ТЕКСТОВЫЙ ФРАГМЕНТ:
==================================================

Уходит традиция поминок, когда встречаются все родственники и поминают умершего. Уходит традиция ухода за могилами. Упрощается ритуал погребения, и он все больше переходит в распоряжение церкви, несмотря на то что большая часть населения являются либо агностиками, либо верующими, но не воцерковленными.
Вопрос, что происходит с человеком после смерти в плане социальном, что происходит с памятью о нем, тоже достаточно интересен. Хорошо это или плохо, но воспоминания об уже умершем и не действующем в обществе сейчас человеке – это удел в лучшем случае либо родных, либо последователей. Культура воспоминания о человеке потихонечку угасает, в общественной памяти человек отключается, как лампочка, и больше никак не светится. Память остается исключительно частной. Это чрезвычайно редкое явление, и мало людей этим интересуется.
Напротив, институты частной памяти переживают какой-то ренессанс. И это удивительно, поскольку семьи как таковые не стараются хранить частную память в большом количестве. Если раньше были фотоальбомы, которые мы рассматривали, то теперь фотоальбомы куда-то исчезли и в семьях этого, в общем, почти не существует.
Зато сам по себе интерес к таким вещам как генеалогия, достаточно высок. Все мы страшно хотим, чтобы у нас была какая-то семейная история. Все мы страшно хотим иметь какое-то происхождение в веках. Все мы страшно хотим оставить память о себе в истории. Нам приятно читать мемуары, нам приятно читать биографии. Тем не менее всех, кто прожил свою жизнь в этом постсоветском обществе и теперь не существует, мы стараемся пока не вспоминать по именам. Возможно, будущее изменение в обществе, связанное с памятью, будет именно здесь. Возможно, мы наконец вспомним, что за последние тридцать лет у нас было некоторое количество умерших людей, которые не просто исчезли, не просто выключены, как лампочка, а что-то сделали. А возможно, мы будем жить в обществе, где память не распространяется на людей и все, что произошло, то произошло.
1-часть. Постсоветское отношение к телу и одежде.
Если мы говорим о телесности советского периода, мы каждый раз должны помнить, что советская культура почти во всех своих проявлениях была культурой двойных посылов, двойных сигналов. С одной стороны, официальная советская риторика относилась к телу советского человека, как любят говорить сегодня модные девочки, как к храму. Иными словами, тело советского человека принадлежало советской идеологии, принадлежало советскому макрокосму и должно было быть точно так же идеальным, как весь этот макрокосм; оно должно было быть здоровым, сильным, красивым, парадным, открытым и одновременно скромным, при этом – и тут начинается второй посыл – советский человек не должен был интересоваться своей телесностью и должен был относиться к ней примерно как греческий бог: понимать ее, осознавать ее красоту и культурное значение, но быть к ней в целом равнодушным, считая ее своим имманентным качеством как советского человека.

==================================================

[Записи из набора данных]

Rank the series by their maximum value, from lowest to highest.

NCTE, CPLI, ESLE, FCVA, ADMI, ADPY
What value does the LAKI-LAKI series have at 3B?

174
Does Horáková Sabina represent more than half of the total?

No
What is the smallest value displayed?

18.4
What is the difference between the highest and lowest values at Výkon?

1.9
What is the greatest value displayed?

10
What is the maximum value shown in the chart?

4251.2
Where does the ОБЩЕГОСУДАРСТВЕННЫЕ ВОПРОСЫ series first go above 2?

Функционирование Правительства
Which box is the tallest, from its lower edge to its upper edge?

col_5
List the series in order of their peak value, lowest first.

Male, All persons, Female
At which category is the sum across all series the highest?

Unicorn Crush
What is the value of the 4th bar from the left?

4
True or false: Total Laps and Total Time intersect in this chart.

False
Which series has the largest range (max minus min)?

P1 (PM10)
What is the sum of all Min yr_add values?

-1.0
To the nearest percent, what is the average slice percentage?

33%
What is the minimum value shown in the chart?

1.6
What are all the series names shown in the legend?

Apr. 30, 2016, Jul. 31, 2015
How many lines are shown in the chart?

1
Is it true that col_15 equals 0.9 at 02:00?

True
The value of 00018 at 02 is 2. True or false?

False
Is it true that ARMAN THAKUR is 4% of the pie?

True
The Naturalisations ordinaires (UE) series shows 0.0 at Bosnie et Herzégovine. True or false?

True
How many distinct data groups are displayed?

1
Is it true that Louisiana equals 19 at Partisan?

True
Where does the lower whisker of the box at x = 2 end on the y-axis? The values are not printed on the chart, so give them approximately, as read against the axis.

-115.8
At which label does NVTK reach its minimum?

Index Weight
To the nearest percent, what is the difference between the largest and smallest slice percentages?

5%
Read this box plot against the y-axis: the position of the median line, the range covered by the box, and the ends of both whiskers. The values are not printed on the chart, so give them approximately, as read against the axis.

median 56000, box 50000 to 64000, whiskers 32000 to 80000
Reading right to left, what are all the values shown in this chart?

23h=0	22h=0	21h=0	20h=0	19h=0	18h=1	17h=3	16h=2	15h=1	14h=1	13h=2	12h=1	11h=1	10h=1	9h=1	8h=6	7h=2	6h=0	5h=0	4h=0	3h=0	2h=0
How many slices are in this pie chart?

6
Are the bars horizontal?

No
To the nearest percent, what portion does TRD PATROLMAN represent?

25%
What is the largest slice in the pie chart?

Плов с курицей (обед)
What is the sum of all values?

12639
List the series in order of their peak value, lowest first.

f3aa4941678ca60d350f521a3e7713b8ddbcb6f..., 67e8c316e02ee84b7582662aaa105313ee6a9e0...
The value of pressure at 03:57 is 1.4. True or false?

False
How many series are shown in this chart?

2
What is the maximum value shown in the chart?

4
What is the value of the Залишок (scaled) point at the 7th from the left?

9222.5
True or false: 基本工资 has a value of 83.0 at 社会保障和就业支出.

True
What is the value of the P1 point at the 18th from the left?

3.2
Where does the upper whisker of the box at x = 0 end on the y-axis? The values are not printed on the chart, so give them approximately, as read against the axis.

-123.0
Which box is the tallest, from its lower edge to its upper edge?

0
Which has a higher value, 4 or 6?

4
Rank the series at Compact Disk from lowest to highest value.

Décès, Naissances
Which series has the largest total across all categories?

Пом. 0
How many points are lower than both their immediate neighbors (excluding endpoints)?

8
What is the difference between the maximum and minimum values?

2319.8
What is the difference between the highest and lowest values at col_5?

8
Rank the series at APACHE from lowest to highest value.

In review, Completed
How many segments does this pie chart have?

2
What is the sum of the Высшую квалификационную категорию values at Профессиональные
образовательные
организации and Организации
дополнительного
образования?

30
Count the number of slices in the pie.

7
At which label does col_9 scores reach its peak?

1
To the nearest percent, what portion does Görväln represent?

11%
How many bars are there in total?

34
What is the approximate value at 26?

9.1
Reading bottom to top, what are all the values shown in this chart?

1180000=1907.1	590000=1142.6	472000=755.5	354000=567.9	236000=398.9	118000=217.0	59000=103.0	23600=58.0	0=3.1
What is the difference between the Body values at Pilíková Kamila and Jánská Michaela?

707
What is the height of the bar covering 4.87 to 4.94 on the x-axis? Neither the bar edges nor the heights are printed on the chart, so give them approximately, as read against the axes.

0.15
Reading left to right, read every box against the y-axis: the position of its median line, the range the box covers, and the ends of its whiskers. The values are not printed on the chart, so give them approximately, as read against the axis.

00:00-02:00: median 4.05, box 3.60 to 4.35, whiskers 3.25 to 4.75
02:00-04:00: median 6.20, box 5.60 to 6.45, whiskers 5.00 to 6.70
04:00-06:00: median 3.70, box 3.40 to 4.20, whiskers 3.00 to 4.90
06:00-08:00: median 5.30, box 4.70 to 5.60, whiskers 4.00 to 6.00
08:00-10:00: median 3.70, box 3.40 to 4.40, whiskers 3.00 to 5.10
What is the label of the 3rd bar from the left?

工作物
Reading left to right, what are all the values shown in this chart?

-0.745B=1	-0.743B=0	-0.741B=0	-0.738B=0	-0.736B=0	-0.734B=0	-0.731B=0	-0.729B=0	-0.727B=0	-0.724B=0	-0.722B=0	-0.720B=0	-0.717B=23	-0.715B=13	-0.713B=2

==================================================

СПИСОК ЗАДАНИЙ:
A: Ответьте по текстовому фрагменту на следующие вопросы:
(i) Что, согласно фрагменту, куда-то исчезло из семей?
(ii) С чем сравнивается человек, который отключается в общественной памяти?
(iii) Как, по словам фрагмента, официальная советская риторика относилась к телу советского человека?
B: Обновите часть текстового фрагмента, начиная со слов «Уходит традиция поминок, когда» и заканчивая словами «людей этим интересуется.». Приведите её целиком, заменив «агностиками» на «атеистами».

ОТВЕТЫ К ЗАДАНИЯМ:
A:
(i) Фотоальбомы.
(ii) С лампочкой.
(iii) Как к храму.

B:
Уходит традиция поминок, когда встречаются все родственники и поминают умершего. Уходит традиция ухода за могилами. Упрощается ритуал погребения, и он все больше переходит в распоряжение церкви, несмотря на то что большая часть населения являются либо атеистами, либо верующими, но не воцерковленными.
Вопрос, что происходит с человеком после смерти в плане социальном, что происходит с памятью о нем, тоже достаточно интересен. Хорошо это или плохо, но воспоминания об уже умершем и не действующем в обществе сейчас человеке – это удел в лучшем случае либо родных, либо последователей. Культура воспоминания о человеке потихонечку угасает, в общественной памяти человек отключается, как лампочка, и больше никак не светится. Память остается исключительно частной. Это чрезвычайно редкое явление, и мало людей этим интересуется.